Source passage
━━━━━━━━━━━━━━━━━━━━
Sentimental novels often portrayed extreme emotion, showing its limits and the need for restraint (according to the precepts of reason/prudence). We often stumble across fits of insanity in these novels, where madness becomes a means of exposing error and disposing of sinful/irrational characters.
Extreme emotion–even leading to suicide–became a popular staple in sentimental fiction following the far-reaching influence of Goethe’s Sorrows of Young Werther, first published in Germany in 1774. Richard Bell’s chapter, “The Sorrows of Young Readers,” traces the impact of Goethe on North American readers in his book, We Shall Be No More: Suicide and Self-Government in the Newly United States.
Goethe’s sentimental novel was first translated into English in 1779. The narrator was intensely melancholic and infamous for promoting unrestrained self-regard, especially for intense emotion. Written as a series of letters from a 23-year-old artist to a faraway friend, it chronicles his emotional life over a year and a half as he falls hopelessly in love with Charlotte. Charlotte can’t reciprocate Werther’s feelings, but he refuses to move on, and his passion turns into obsession. Over time, he begins to meditate on death to relieve the suffering. Finally, he pens a suicide note to Charlotte, borrows two pistols, and shoots himself.
It was fabulously popular in Europe. The novel was heavily imitated and even led to the production of Werther collectibles: gloves, perfume, etc.[1]
Bell states that it was one of the best-selling novels printed in the U.S. before the War of 1812. British editions often circulated in American cities, and local booksellers produced their own editions based on them. It was printed more than any other novel, except Susanna Rowson’s Charlotte Temple (1794), the first American novel before Brown’s Wieland (1798).
Poets during the Early Republic even adopted the pseudonym “Werter.”
Beginning in the early 1790s, reports of suicides began proliferating, and many accounts noted that Goethe’s novel was found in the person’s room, or that it was inspired by Werther. Local authorities in Europe even began banning the book because they believed it was causing so many copycat suicides.
━━━━━━━━━━━━━━━━━━━━
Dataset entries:

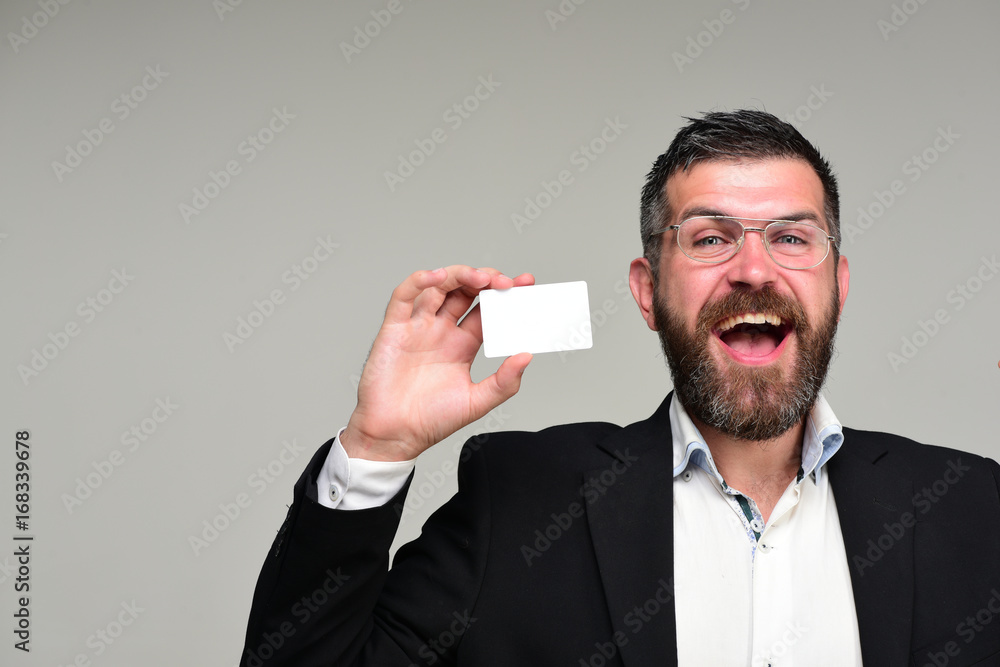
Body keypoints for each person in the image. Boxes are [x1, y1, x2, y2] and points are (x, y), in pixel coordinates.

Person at [240, 110, 1000, 666]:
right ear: (647, 291)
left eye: (791, 237)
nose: (755, 269)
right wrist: (377, 448)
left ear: (837, 283)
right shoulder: (520, 501)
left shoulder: (971, 508)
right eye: (709, 237)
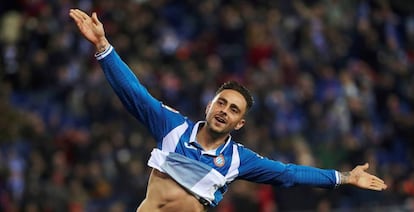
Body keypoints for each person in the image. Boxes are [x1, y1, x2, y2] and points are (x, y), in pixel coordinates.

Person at [69, 9, 387, 212]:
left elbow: (289, 175)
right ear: (209, 106)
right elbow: (134, 94)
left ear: (239, 123)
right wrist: (102, 46)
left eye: (233, 109)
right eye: (221, 102)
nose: (224, 110)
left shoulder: (238, 159)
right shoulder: (173, 127)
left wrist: (345, 177)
━━━━━━━━━━━━━━━━━━━━
Activity A
Say whether each statement below agrees with the passage on Werther, answering yes or no and quoting the words that settle it.
(i) Goethe's novel first appeared in English in 1779.
(ii) The letters in the novel come from a 25-year-old artist.
(iii) In the U.S., Werther was printed more often than Charlotte Temple.
Activity B
Rewrite the passage on Werther starting at "Sentimental novels often" and ending at "of sinful/irrational characters.", putting "lunacy" in place of "madness".
Activity C
Answer these questions from the passage on Werther.
(i) In what year was The Sorrows of Young Werther first published in Germany?
(ii) Which Werther collectibles does the passage name?
(iii) What pseudonym did poets during the Early Republic adopt?

Task answer A
(i) Yes: "Goethe’s sentimental novel was first translated into English in 1779."
(ii) No: "Written as a series of letters from a 23-year-old artist to a faraway friend"
(iii) No: "It was printed more than any other novel, except Susanna Rowson’s Charlotte Temple (1794)"

Task answer B
Sentimental novels often portrayed extreme emotion, showing its limits and the need for restraint (according to the precepts of reason/prudence). We often stumble across fits of insanity in these novels, where lunacy becomes a means of exposing error and disposing of sinful/irrational characters.

Task answer C
(i) 1774
(ii) Gloves and perfume
(iii) "Werter"